И точно: увидев, что Дульсинея уже в седле, подруги ее погнали своих ослиц следом за ней, и они скакали с полмили, ни разу не оглянувшись. Дон Кихот проводил их глазами, а когда они скрылись из виду, то обратился к Санчо и сказал:
– Санчо! Что ты скажешь насчет этих волшебников, которые так мне досаждают? Подумай только, до чего доходят их коварство и злоба: ведь они сговорились лишить меня радости, какую должно было мне доставить лицезрение моей сеньоры. Видно, и впрямь я появился на свет как пример несчастливца, дабы служить целью и мишенью, в которую летят и попадают все стрелы злой судьбы. И еще обрати внимание, Санчо, что вероломные эти существа не удовольствовались тем, чтобы просто преобразить мою Дульсинею и изменить ее облик, – нет, они придали ей низкий облик и некрасивую наружность этой сельчанки и одновременно отняли у нее то, что столь свойственно знатным сеньорам, которые живут среди цветов и благовоний, а именно приятный запах.
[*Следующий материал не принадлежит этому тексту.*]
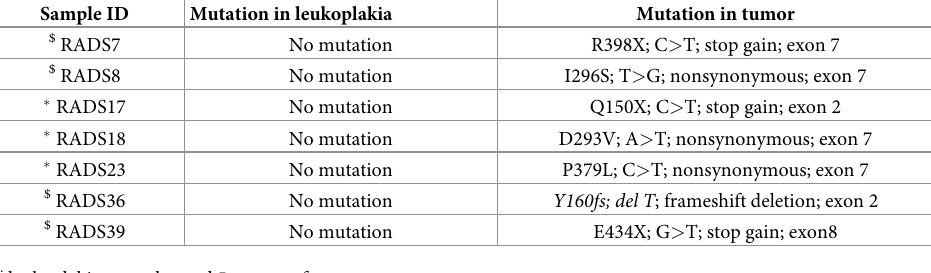
Table 3. Presence of mutation in CASP8 in cancer but not in adjacent leukoplakia tissues from same patients (n = 7).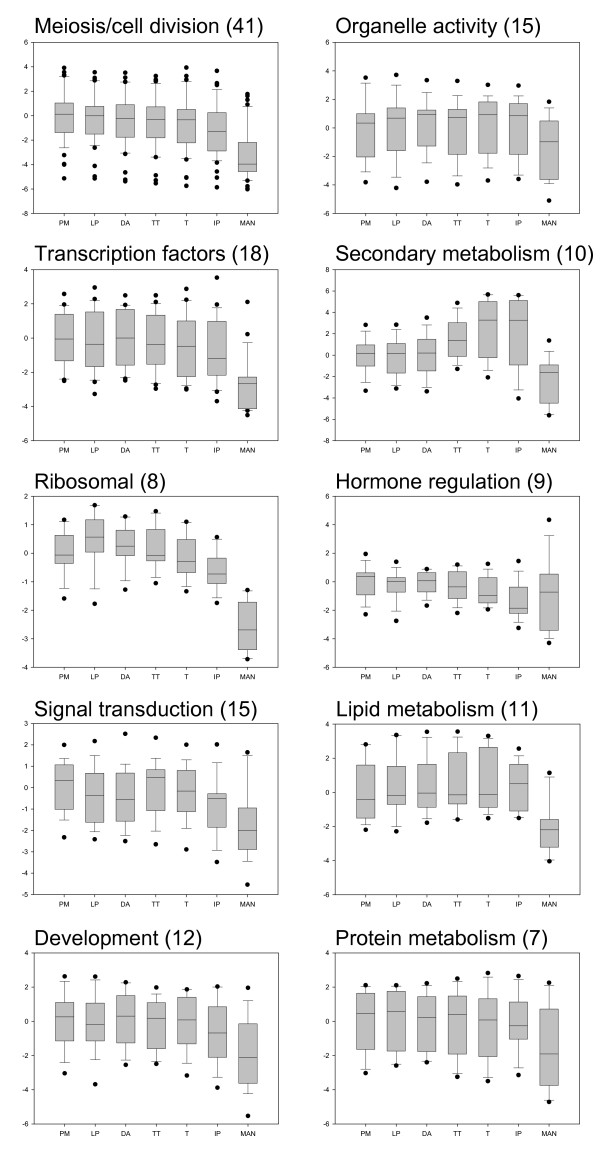
Functional classifications and expression analysis from the developing wheat anther. Transcripts were pooled into categories based upon their annotations and having satisfied the following criteria: an E-value < e-30, a sequence length > 250 bp and their cross-hybridizing status (based on the Affymetrix designation). The data for each functional category is represented as log base 2, RMA normalized values that were centered on the average of the pre-meiosis (PM) value. Representations (n) assigned to each functional category are indicated in brackets.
Между тем должен сознаться, Санчо, что когда я приблизился к Дульсинее, дабы подсадить ее на иноходца, как ты его называешь, хотя мне он представляется просто ослицей, то от нее так пахнуло чесноком, что к горлу у меня подступила тошнота и мне едва не сделалось дурно.
– Ах, мошенники! – вскричал тут Санчо. – Ах, волшебники вы несчастные, зловредные, поддеть бы вас всех, как сардинок, под жабры да нанизать на тростинку! Много вы знаете, много можете и много зла делаете. Довольно с вас, мерзавцы, что вы превратили жемчужные очи моей госпожи в чернильные орешки, волосы ее чистейшего золота – в рыжий бычачий хвост и, наконец, красивые черты лица ее – в уродливые, так хоть бы запаха-то не трогали: ведь по одному этому мы могли бы догадаться, что скрывается под этой грубой корой, хотя, признаться сказать, я никакой уродливости в ней не заметил, – я видел одну только красоту, и высшею точкой и пробой ее красоты служит родимое пятно, вроде уса, справа, над верхней губой, не то с семью, не то с восемью светлыми волосками больше пяди длиною – точь-в-точь золотые ниточки.
– Этому пятну, – заметил Дон Кихот, – принимая в рассуждение соответствие, существующее между нашим лицом и телом, должно соответствовать у Дульсинеи другое пятно, на ляжке, с той же стороны, что и на лице, однако ж длина волосков, которую ты назвал, слишком велика для родимых пятен.
– Осмелюсь доложить, ваша милость, – возразил Санчо, – эти самые волоски ей очень даже к лицу.
– Я верю тебе, друг мой, – молвил Дон Кихот, – природа не наделила Дульсинею ни одной чертой, которая не была бы законченной и совершенной, а потому, будь у Дульсинеи не одно, а сто пять таких пятен, это были бы не сто пять пятен, а сто пять лун и сияющих звезд. А скажи мне, Санчо: то самое, что я принял за вьючное седло и что ты прилаживал, – что это такое: простое седло или же дамское?
– Нет, нет, – отвечал Санчо, – это седло с короткими стременами и с такой важной попоной, которая стоит никак не меньше полцарства.
– А я всего этого не видел, Санчо! – воскликнул Дон Кихот. – Повторяю и еще тысячу раз буду повторять, что я самый несчастный человек на свете.
Хитрец Санчо, слушая, какие глупости болтает его господин, столь ловко обведенный им вокруг пальца, едва мог удержаться от смеха. Наконец, после долгих разговоров, оба воссели на своих четвероногих и поехали в Сарагосу, с тем чтобы попасть к началу пышных празднеств, которые в знаменитом этом городе устраиваются ежегодно. Однако ж, прежде чем они его достигли, с ними случилось столько великих и неслыханных событий, что об этом стоит написать и стоит прочитать, как то будет видно из дальнейшего.
56
...вновь жаждет горестей моих судьбина... – строка из III эклоги Гарсиласо де ла Вега.